— Несправедливо ваше предубеждение против всякого человека! — оскорбился бы Монтень.
— Мое предубеждение? — удивился Сигизмунд. — А «первородный грех» я выдумал?
— А я не отрицаю сознательного моего преступления, — заносчиво сказал Феликс. — Из уважения к свободе воли я готов лишиться физической свободы и буду доказывать, что сделал это, потому что хотел. Когда в идею вложено столько сил, от нее уже не отречься.
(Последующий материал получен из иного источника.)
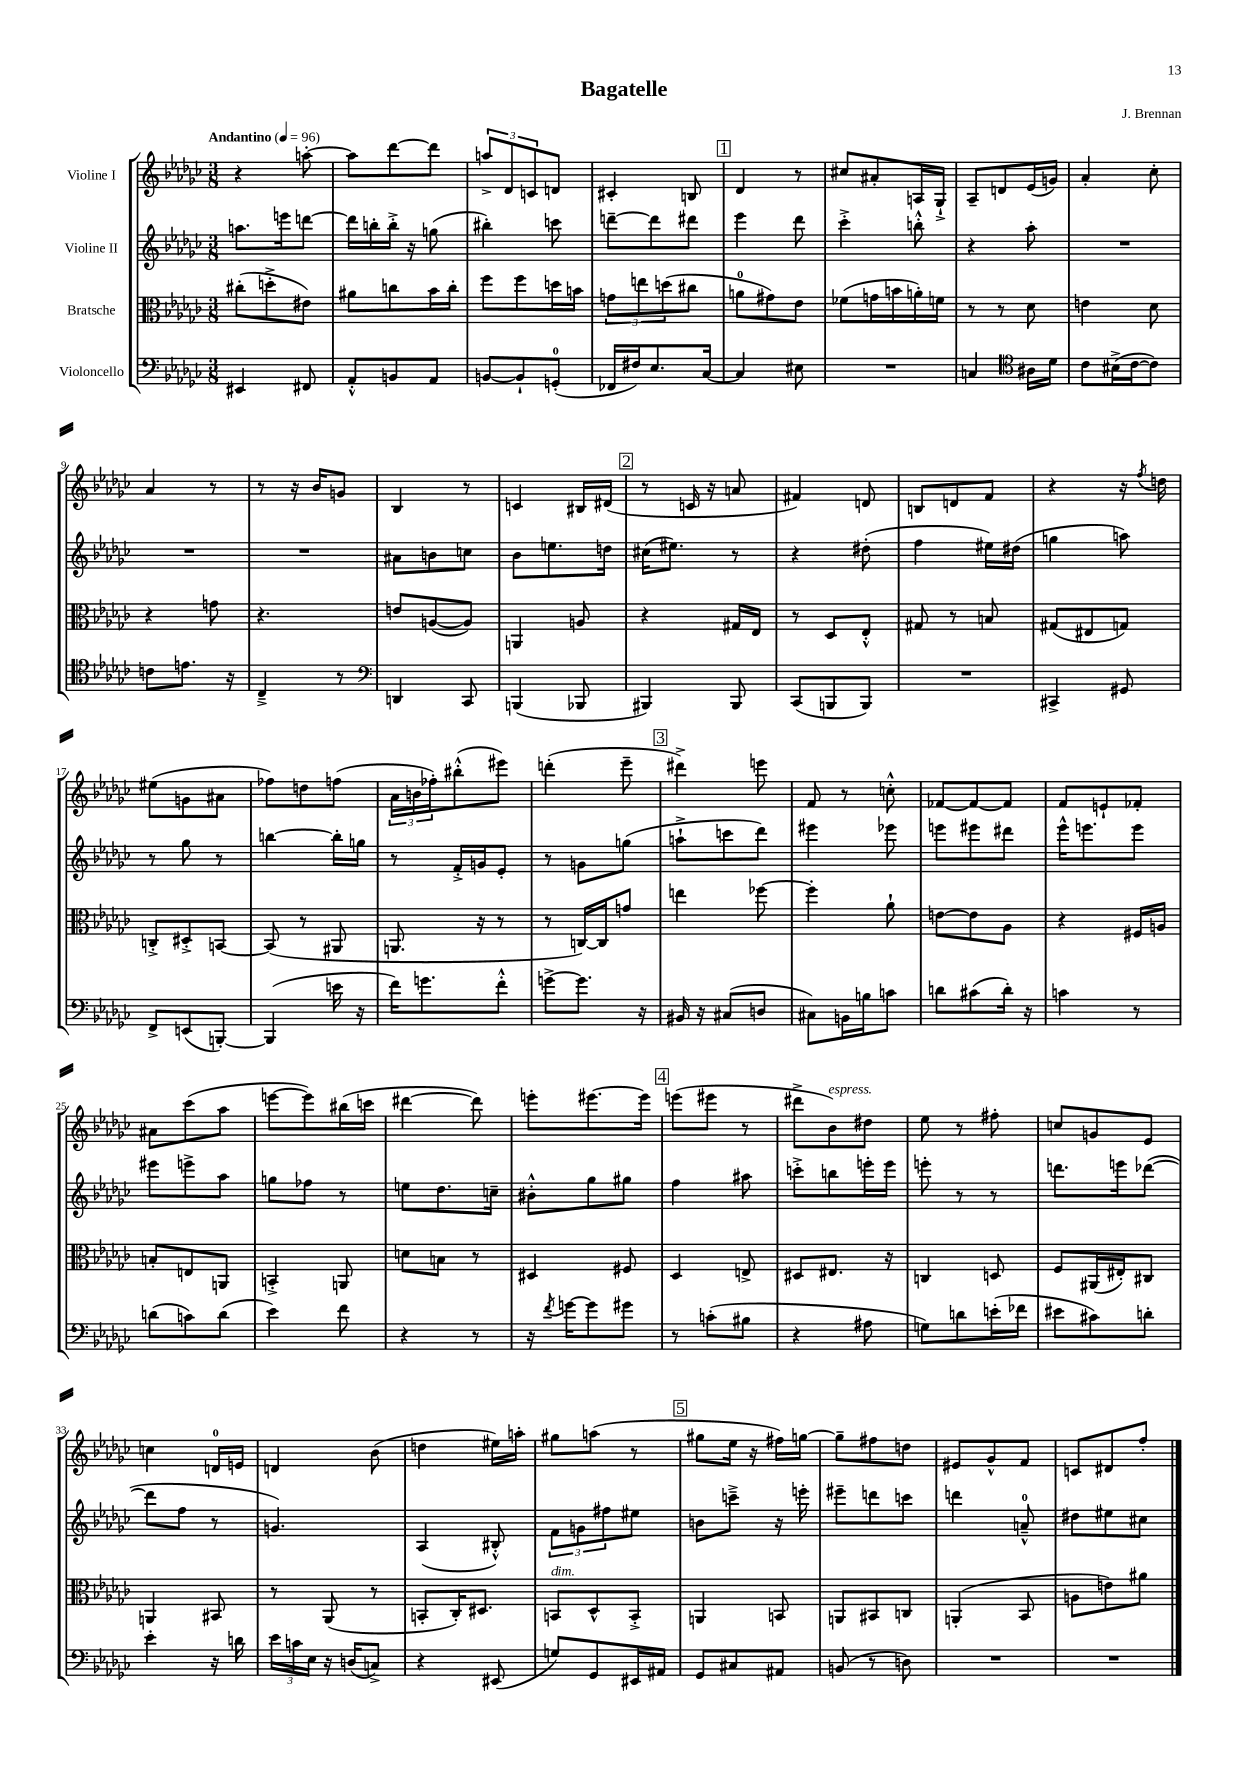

**kern	**kern	**kern	**kern
*staff4	*staff3	*staff2	*staff1
*clefF4	*clefC3	*clefG2	*clefG2
*k[b-e-a-d-g-c-]	*k[b-e-a-d-g-c-]	*k[b-e-a-d-g-c-]	*k[b-e-a-d-g-c-]
*M3/8	*M3/8	*M3/8	*M3/8
*MM96	*MM96	*MM96	*MM96
4EE#	(8cc#'	8.aa	4r
.	8dd'^	.	.
.	.	16eee	.
8FF#	8e#)	[8ddd	[8aa'
=	=	=	=
8AA-'^^	8a#	16ddd]	8aa]
.	.	16bb'	.
8BB	8cc	16bb'^	[8ddd-
.	.	16r	.
8AA-	16b-	(8gg	8ddd-]
.	16cc'	.	.
=	=	=	=
[8BB	8ff	4bb#')	12aa^
.	.	.	12d-
8BB`]	8ff	.	.
.	.	.	12c
(8GG'	16dd	8ccc	8d
.	16b	.	.
=	=	=	=
16FF-	12g	[8ddd~	4c#'
16F#)	.	.	.
.	12ee	.	.
8.E-	.	8ddd]	.
.	(12dd	.	.
.	8cc#	8ddd#	8B
[16C-	.	.	.
=	=	=	=
4C-]	8a	4eee-	4d-
.	8g#)	.	.
8E#	8e-	8ddd-	8r
=	=	=	=
4.r	(8f-	4ccc-'^	8cc#
.	16g	.	8a#'
.	16b	.	.
.	16a')	8bb'^^	16A
.	16f	.	16G-`^
=	=	=	=
4C	8r	4r	8A-~
.	8r	.	8d
*clefC4	*	*	*
16A#	8d-	8aa-'	(16e-
16d-	.	.	16g)
=	=	=	=
8c-	4e	4.r	4a-'
(16B#^	.	.	.
[16c-	.	.	.
8c-])	8d-	.	8cc-'
=	=	=	=
8c	4r	4.r	4a-
8.e	.	.	.
.	8g	.	8r
16r	.	.	.
=	=	=	=
4C-~^	4.r	4.r	8r
.	.	.	16r
.	.	.	16b-
8r	.	.	8g
=	=	=	=
*clefF4	*	*	*
4DD	8e	8a#	4B-
.	([8A	8b	.
8CC-	8A])	8cc	8r
=	=	=	=
(4BBB	4AA	8b-	4c
.	.	8.ee	.
8BBB-	8A	.	16B#
.	.	16dd	(16d#
=	=	=	=
4BBB#)	4r	(16cc#	8r
.	.	8.ee#)	.
.	.	.	16c
.	.	.	16r
8BBB#	16G#	8r	8a
.	16E-	.	.
=	=	=	=
(8CC-	8r	4r	4f#)
8BBB	8D-	.	.
8BBB)	8E-'^^	(8dd#'	8d
=	=	=	=
4.r	8G#	4ff	8B
.	8r	.	8d
.	8B	16ee#)	8f
.	.	(16dd#	.
=	=	=	=
4CC#^	(8G#	4gg	4r
.	8E#	.	.
8GG#	8G)	8aa)	16r
.	.	.	8qff
.	.	.	16dd
=	=	=	=
8FF^	8C'^	8r	(8ee#
(8EE	8D#'^	8gg-	8g
[8BBB')	[8BB	8r	8a#
=	=	=	=
(4BBB]	(8BB]	[4bb	8ff-)
.	8r	.	8dd
16e	8AA#	16bb']	(8ff
16r	.	16gg	.
=	=	=	=
16f)	8.AA	8r	24a-
.	.	.	24b
8.g	.	.	.
.	.	.	24ff-')
.	.	16f'^	(8bb#'^^
.	16r	16g	.
8f'^^	8r	8e-'	8eee#)
=	=	=	=
[8g^	8r	8r	(4ddd'
8.g]	[16C)	8g	.
.	16C]	.	.
.	8g	(8gg	8eee-~
16r	.	.	.
=	=	=	=
16BB#	4ee	8aa`^	4ddd#^)
16r	.	.	.
(8C#	.	8ccc	.
8D	[8ff-	8ddd-)	8eee
=	=	=	=
8C#)	4ff-']	4eee#	8f
16BB	.	.	8r
16B	.	.	.
8c	8a-`	8eee-	8cc'^^
=	=	=	=
8d	[8e	8eee	[8f-
(8c#	8e]	8eee#	8f-_
16d')	8A-	8ddd#	8f-]
16r	.	.	.
=	=	=	=
4c	4r	16eee-^^	8f
.	.	8.eee	.
.	.	.	8e`
8r	16F#	8eee	8f-'
.	16A	.	.
=	=	=	=
(8d	8B'	8eee#	8a#
8c)	8E	8eee^	(8ccc-
(8d	8AA	8aa-	8aa-
=	=	=	=
4e-)	4BB'^	8gg	[8eee
.	.	8ff-	8eee])
8f	8AA	8r	(16bb#
.	.	.	16ccc
=	=	=	=
4r	8d	8ee	[4ddd#
.	8B	8.dd-	.
8r	8r	.	8ddd#])
.	.	16cc~	.
=	=	=	=
16r	4D#	8b#'^^	8eee'
8qf	.	.	.
[16g	.	.	.
8g]	.	8gg-	[8.eee#
8g#	8F#	8gg#	.
.	.	.	16eee#]
=	=	=	=
8r	4D-	4ff	(8eee
(8c'	.	.	8eee#
8B#	8E^	8aa#	8r
=	=	=	=
4r	8D#	8ccc'^	8ddd#^
.	8.E#	8bb	8b-)
8A#	.	16eee'	8dd#
.	16r	16eee	.
=	=	=	=
8G)	4C	8eee'	8ee-
8d	.	8r	8r
(16e'	8D	8r	8ff#'
16f-	.	.	.
=	=	=	=
8e#	8F	8.ddd	8cc
8c#)	(16AA#	.	8g
.	16E#')	16eee	.
8d'	8C#	([8ddd-	8e-
=	=	=	=
4e-'	4AA	8ddd-]	4cc
.	.	8ff	.
16r	8BB#	8r	16d
16d	.	.	16e
=	=	=	=
24e-	8r	4.g)	4d
24c	.	.	.
24E-	.	.	.
16r	(8AA-	.	.
(16D	.	.	.
8C^)	8r	.	(8b-
=	=	=	=
4r	8BB'	(4A-	4dd
.	16C-')	.	.
.	8.D#	.	.
(8EE#	.	8B#'^^)	16ee#)
.	.	.	16aa'
=	=	=	=
8G)	8BB	12f	8gg#
.	.	12g	.
8GG-	8D-^^	.	(8aa
.	.	12ff#	.
16EE#	8BB'^	8ee#	8r
16AA#	.	.	.
=	=	=	=
8GG-	4AA	8b	8gg#
8C#	.	8ccc~^	16ee-
.	.	.	16r
8AA#	8BB	16r	16ff#)
.	.	16eee'	[16gg
=	=	=	=
(8BB	8AA	8eee#~	8gg~]
8r	8BB#	8ddd	8ff#
8D)	8C	8ccc	8dd
=	=	=	=
4.r	(4AA'	4ddd	8e#
.	.	.	8g-^^
.	8BB-	8a~^^	8f
=	=	=	=
4.r	8A	8dd#	8c
.	8e)	8ee#	8d#
.	8a#	8cc#	8ff'
==	==	==	==
*-	*-	*-	*-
Тогда ценность ее уже, безусловно, дороже жизни. Как ребенок для матери. И тогда предательство идеи — преступно.
— Во-первых, никакой свободы воли нет, все детерминировано, — изрек Сигизмунд. — Другое дело, что вы психически больны. Это снимает с вас часть ответственности.
Монтень за Феликса вступился:
— Вам кажется ненормальным его презрение к трусости? Презрение к тем, кто страшится назвать смерть по имени! Вы знаете, древние скифы были непобедимы: они сражались, все время отступая, ведь у них не было ни полей, ни городов, ни домов. Но у них были могилы предков, и если враги приближались к местам захоронений, то могли увидеть, как скифы могут стоять, не отступая. Феликс не может отступить от своих убеждений — вам это кажется ненормальным?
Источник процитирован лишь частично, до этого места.